>> Start Records to use

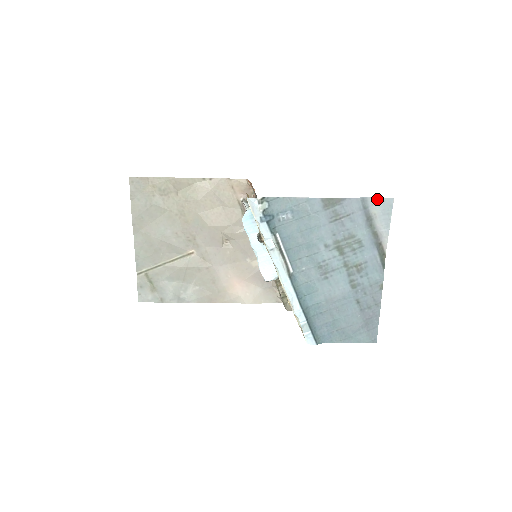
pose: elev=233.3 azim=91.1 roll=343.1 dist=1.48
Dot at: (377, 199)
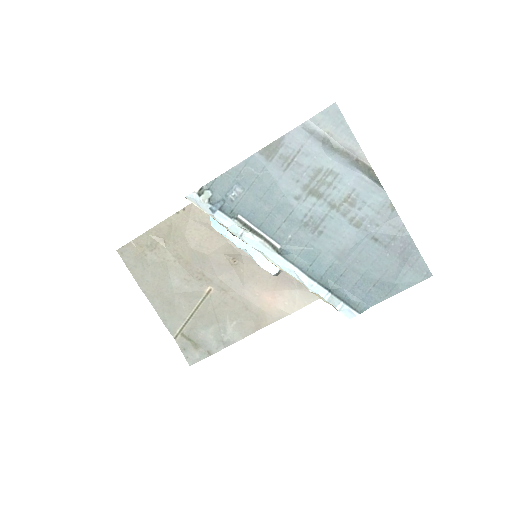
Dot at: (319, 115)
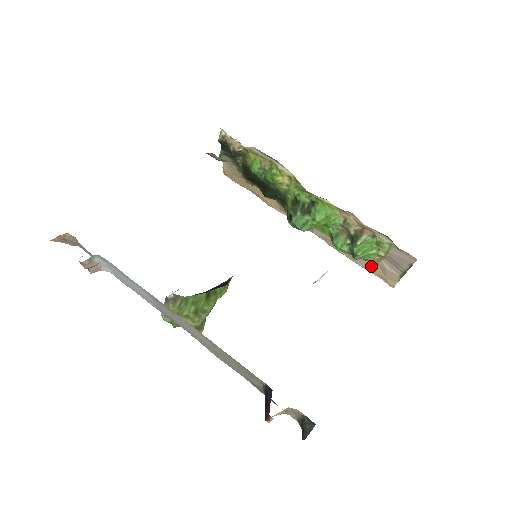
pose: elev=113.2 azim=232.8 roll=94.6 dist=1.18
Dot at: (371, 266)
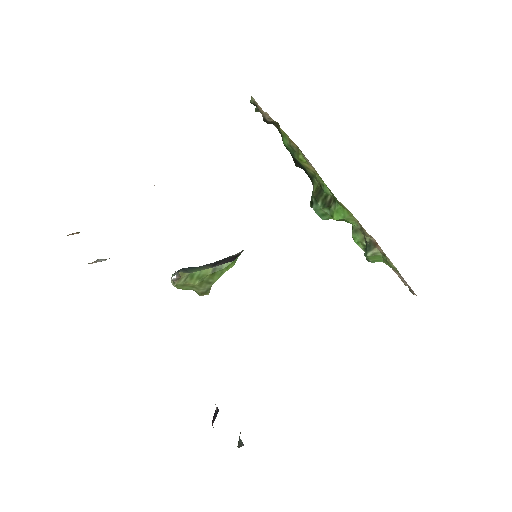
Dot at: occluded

>> End Records to use

◆ **Exercise task**
Copy out all the items with every "pose" changed to "camera" and everything else kept the same. Leave the pictures out.

◆ **Complete output**
camera: elev=233.3 azim=91.1 roll=343.1 dist=1.48
Dot at: (377, 199)
Dot at: (319, 115)
camera: elev=113.2 azim=232.8 roll=94.6 dist=1.18
Dot at: (371, 266)
Dot at: occluded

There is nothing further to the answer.